WHAT IS EXPECTED: The listing below is to be given again in full and word for word, without its images.

* * * *

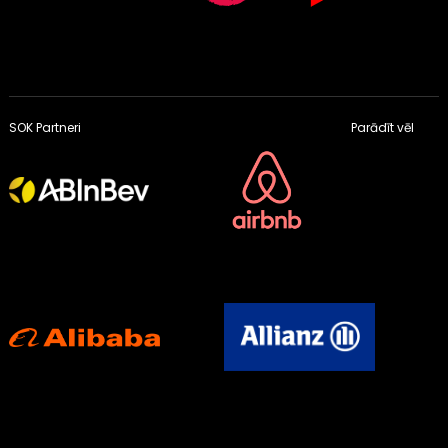
SOK Partneri
Parādīt vēl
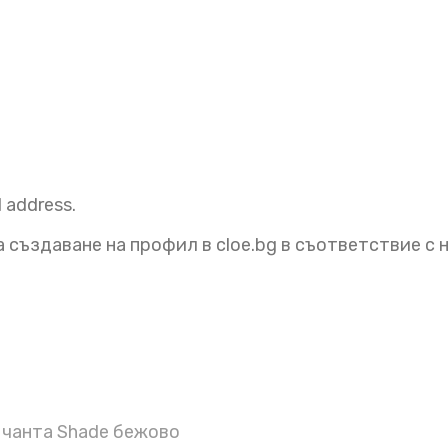
l address.
 създаване на профил в cloe.bg в съответствие с
чанта Shade бежово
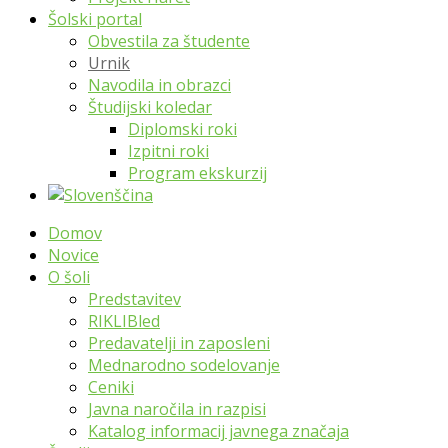
Šolski portal
Obvestila za študente
Urnik
Navodila in obrazci
Študijski koledar
Diplomski roki
Izpitni roki
Program ekskurzij
Domov
Novice
O šoli
Predstavitev
RIKLIBled
Predavatelji in zaposleni
Mednarodno sodelovanje
Ceniki
Javna naročila in razpisi
Katalog informacij javnega značaja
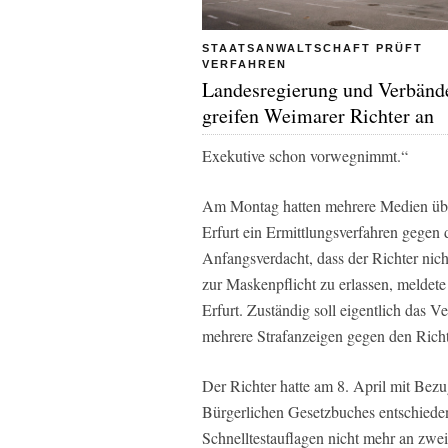
STAATSANWALTSCHAFT PRÜFT
VERFAHREN
Landesregierung und Verbänd
greifen Weimarer Richter an
Exekutive schon vorwegnimmt.“
Am Montag hatten mehrere Medien über
Erfurt ein Ermittlungsverfahren gegen d
Anfangsverdacht, dass der Richter nic
zur Maskenpflicht zu erlassen, meldet
Erfurt. Zuständig soll eigentlich das V
mehrere Strafanzeigen gegen den Richt
Der Richter hatte am 8. April mit Bez
Bürgerlichen Gesetzbuches entschieden
Schnelltestauflagen nicht mehr an zw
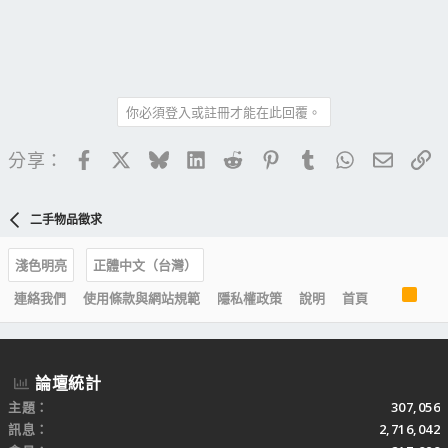
你必須登入或註冊才能在此回覆。
Facebook
X
Bluesky
LinkedIn
Reddit
Pinterest
Tumblr
WhatsApp
電子郵
連
分享：
二手物品徵求
淺色明亮
正體中文（台灣）
R
連絡我們
使用條款與網站規範
隱私權政策
說明
首頁
S
S
論壇統計
主題
307,056
訊息
2,716,042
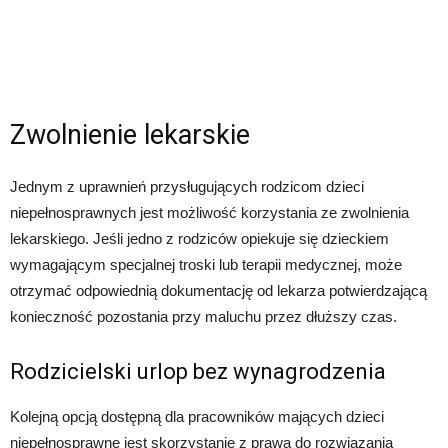
Zwolnienie lekarskie
Jednym z uprawnień przysługujących rodzicom dzieci
niepełnosprawnych jest możliwość korzystania ze zwolnienia
lekarskiego. Jeśli jedno z rodziców opiekuje się dzieckiem
wymagającym specjalnej troski lub terapii medycznej, może
otrzymać odpowiednią dokumentację od lekarza potwierdzającą
konieczność pozostania przy maluchu przez dłuższy czas.
Rodzicielski urlop bez wynagrodzenia
Kolejną opcją dostępną dla pracowników mających dzieci
niepełnosprawne jest skorzystanie z prawa do rozwiązania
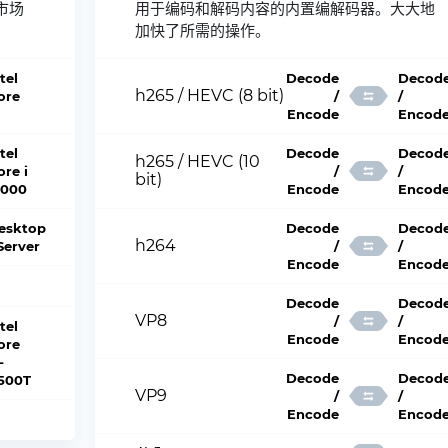
市场
用于编码和解码内容的内置编解码器。大大地
加快了所需的操作。
tel
Decode
Decod
h265 / HEVC (8 bit)
ore
/
/
Encode
Encod
tel
Decode
Decod
h265 / HEVC (10
ore i
/
/
bit)
2000
Encode
Encod
esktop
Decode
Decod
h264
 Server
/
/
Encode
Encod
Decode
Decod
VP8
/
/
tel
Encode
Encod
ore
-
Decode
Decod
1500T
VP9
/
/
Encode
Encod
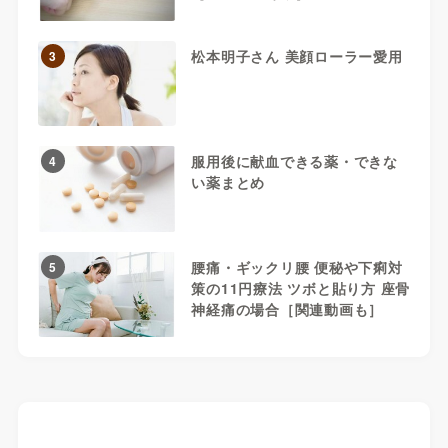
松本明子さん 美顔ローラー愛用
3
服用後に献血できる薬・できな
4
い薬まとめ
腰痛・ギックリ腰 便秘や下痢対
5
策の11円療法 ツボと貼り方 座骨
神経痛の場合［関連動画も］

* * * *

ANSWER BELOW:
SOK Partneri
Parādīt vēl
l address.
 създаване на профил в cloe.bg в съответствие с
чанта Shade бежово
Šolski portal
Obvestila za študente
Urnik
Navodila in obrazci
Študijski koledar
Diplomski roki
Izpitni roki
Program ekskurzij
Domov
Novice
O šoli
Predstavitev
RIKLIBled
Predavatelji in zaposleni
Mednarodno sodelovanje
Ceniki
Javna naročila in razpisi
Katalog informacij javnega značaja
STAATSANWALTSCHAFT PRÜFT
VERFAHREN
Landesregierung und Verbänd
greifen Weimarer Richter an
Exekutive schon vorwegnimmt.“
Am Montag hatten mehrere Medien über
Erfurt ein Ermittlungsverfahren gegen d
Anfangsverdacht, dass der Richter nic
zur Maskenpflicht zu erlassen, meldet
Erfurt. Zuständig soll eigentlich das V
mehrere Strafanzeigen gegen den Richt
Der Richter hatte am 8. April mit Bez
Bürgerlichen Gesetzbuches entschieden
Schnelltestauflagen nicht mehr an zw
你必須登入或註冊才能在此回覆。
Facebook
X
Bluesky
LinkedIn
Reddit
Pinterest
Tumblr
WhatsApp
電子郵
連
分享：
二手物品徵求
淺色明亮
正體中文（台灣）
R
連絡我們
使用條款與網站規範
隱私權政策
說明
首頁
S
S
論壇統計
主題
307,056
訊息
2,716,042
Zwolnienie lekarskie
Jednym z uprawnień przysługujących rodzicom dzieci
niepełnosprawnych jest możliwość korzystania ze zwolnienia
lekarskiego. Jeśli jedno z rodziców opiekuje się dzieckiem
wymagającym specjalnej troski lub terapii medycznej, może
otrzymać odpowiednią dokumentację od lekarza potwierdzającą
konieczność pozostania przy maluchu przez dłuższy czas.
Rodzicielski urlop bez wynagrodzenia
Kolejną opcją dostępną dla pracowników mających dzieci
niepełnosprawne jest skorzystanie z prawa do rozwiązania
市场
用于编码和解码内容的内置编解码器。大大地
加快了所需的操作。
tel
Decode
Decod
h265 / HEVC (8 bit)
ore
/
/
Encode
Encod
tel
Decode
Decod
h265 / HEVC (10
ore i
/
/
bit)
2000
Encode
Encod
esktop
Decode
Decod
h264
 Server
/
/
Encode
Encod
Decode
Decod
VP8
/
/
tel
Encode
Encod
ore
-
Decode
Decod
1500T
VP9
/
/
Encode
Encod
松本明子さん 美顔ローラー愛用
3
服用後に献血できる薬・できな
4
い薬まとめ
腰痛・ギックリ腰 便秘や下痢対
5
策の11円療法 ツボと貼り方 座骨
神経痛の場合［関連動画も］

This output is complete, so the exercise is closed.